Citizens around the world are questioning more and more the surveillance and data gathering activities of government agencies. In order to have a strong understanding of what they are doing and if what they are doing is truly benefiting us, rather than them, we all need to become more educated on all all aspects of cybersecurity. (ISC)2® an international non-profit cyber-security membership association, is doing a lot of work in this space to help provide us with guidance and governments with recommendations on how to proceed in a fair and acceptable manner. Success will require a joint public-private effort and (ISC)2 is doing some good work in this space to make it happen.
(ISC)2® today announced a set of recommendations for the Trump Administration to consider as it approaches its 100th day in office.
These recommendations were delivered to White House Chief of Staff and others on President Trump’s team in an attempt to urge prioritization of workforce development within the pending cybersecurity executive order and beyond.

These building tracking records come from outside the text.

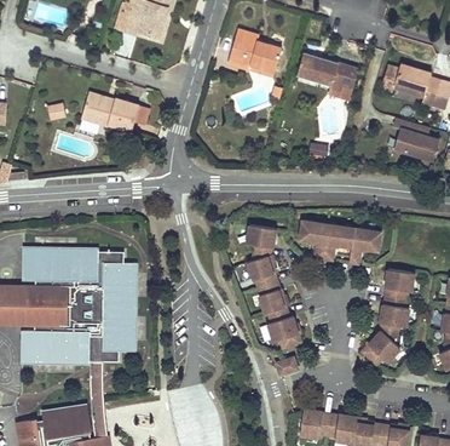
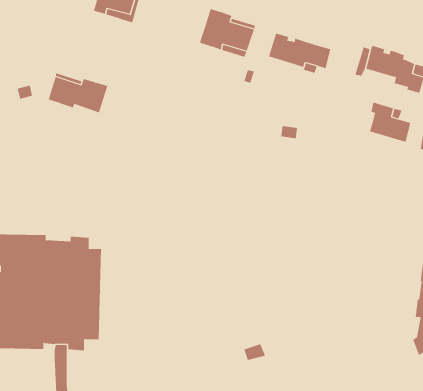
building: [300,221,381,264] -> none
building: [244,224,298,347] -> none
building: [362,269,412,364] -> none

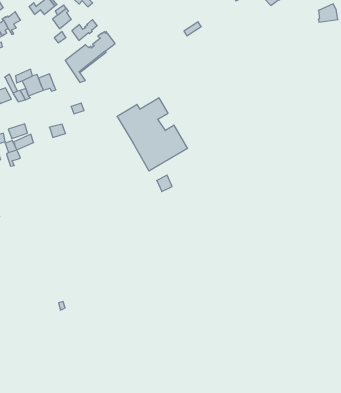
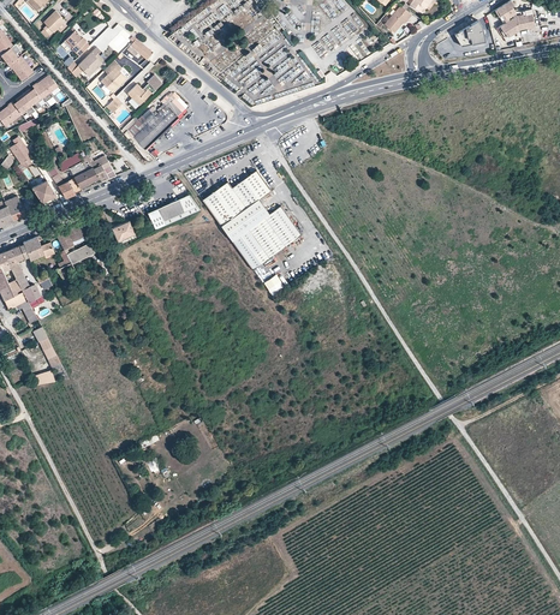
building: none -> [147,195,199,229]

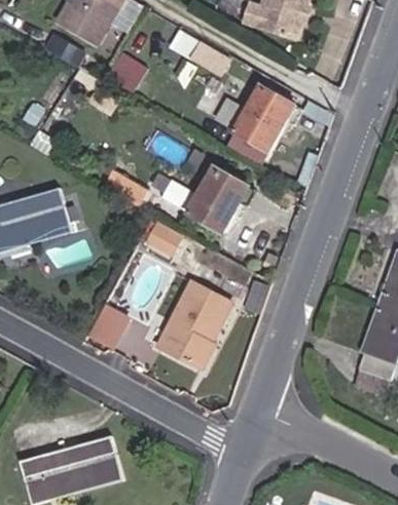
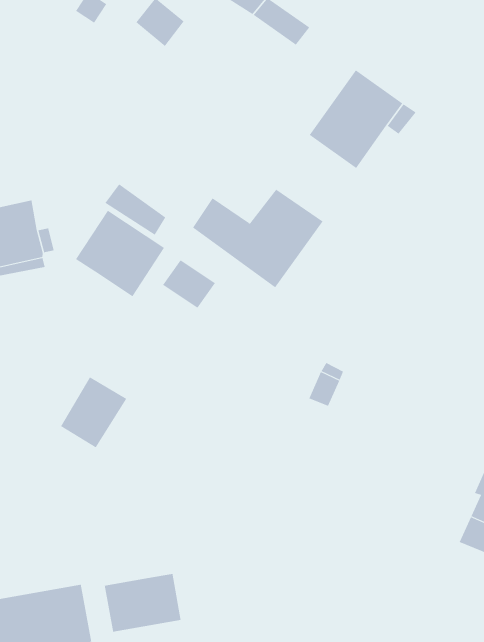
building: none -> [75,210,165,297]
building: [159,281,230,365] -> none
building: none -> [104,573,181,633]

During a December 2016 gathering sponsored by the (ISC)2, U.S. Government Advisory Council (USGAC), participants, including former Federal Chief Information Security Officer (CISO) Gregory Touhill and federal agency CISOs and executives, discussed transition planning from the cybersecurity workforce perspective. The following is an abridged list of areas that (ISC)2 has now identified as being critical for the new administration to address. An expanded list can be viewed in today’s (ISC)2 blog post.

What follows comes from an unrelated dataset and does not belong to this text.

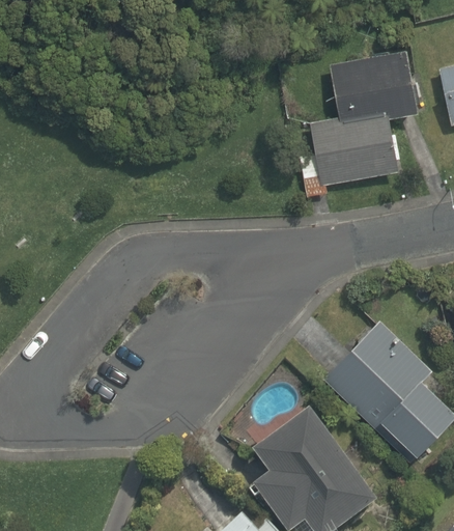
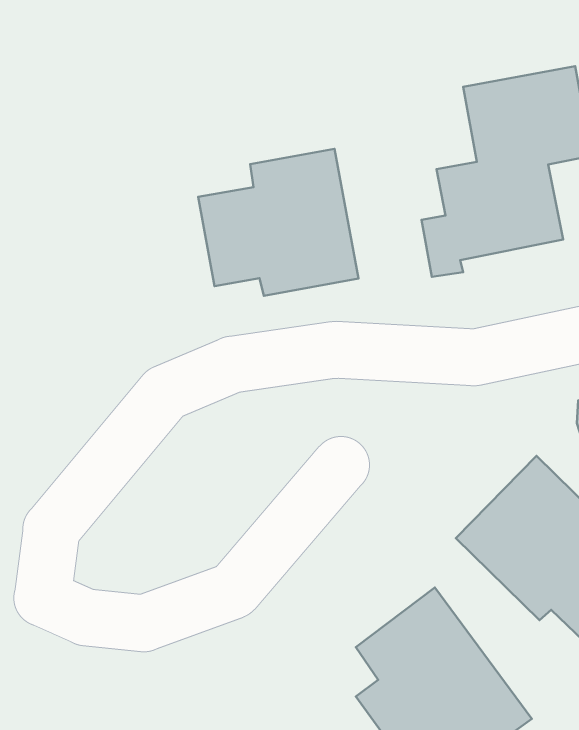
building: none -> [198,149,358,296]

- Time is of the essence –The widespread and damaging effects of cyber threats are revealed on a daily basis. At the same time, the demand for skilled cybersecurity workers is rapidly increasing
- Consider the progress already made – Cybersecurity is a bi-partisan issue. Critical work has been done over the last eight years to advance the cybersecurity workforce
- Harden the workforce –Everyone must learn cybersecurity. We have to break the commodity focus of simply buying technology and stopping there, without focusing on training all users
- Incentivize hiring and retention – In today’s world, a sense of mission doesn’t always override good pay—incentives work
- Prioritize investment in acquisition, legal and human resources (HR) personnel – Acquisition, legal and HR professionals are essential players within the federal cybersecurity ecosystem
- Prevent getting lost in translation – The government needs effective communicators who can translate technical risk to business leaders
- Civil service reform –The civil service system is broken and does not meet the government’s needs
- Compliance does not equal security — embrace risk management – In the government’s quest for cyber resiliency, a risk management perspective will be essential
- A standard cyber workforce lexicon –Once finalized, the NICE Cybersecurity Workforce Framework should provide an excellent resource for workforce development
“In a recent congressional hearing, (ISC)2 had the opportunity to present these recommendations in an effort to advocate for our members and the broader cybersecurity profession during the presidential transition and beyond,” said Dan Waddell, (ISC)² managing director, North America Region. “Significant progress has been made over the past decade to advance the federal cyber workforce; our recommendations reflect the importance of building future cybersecurity policy — including the pending executive order — on the existing foundation.”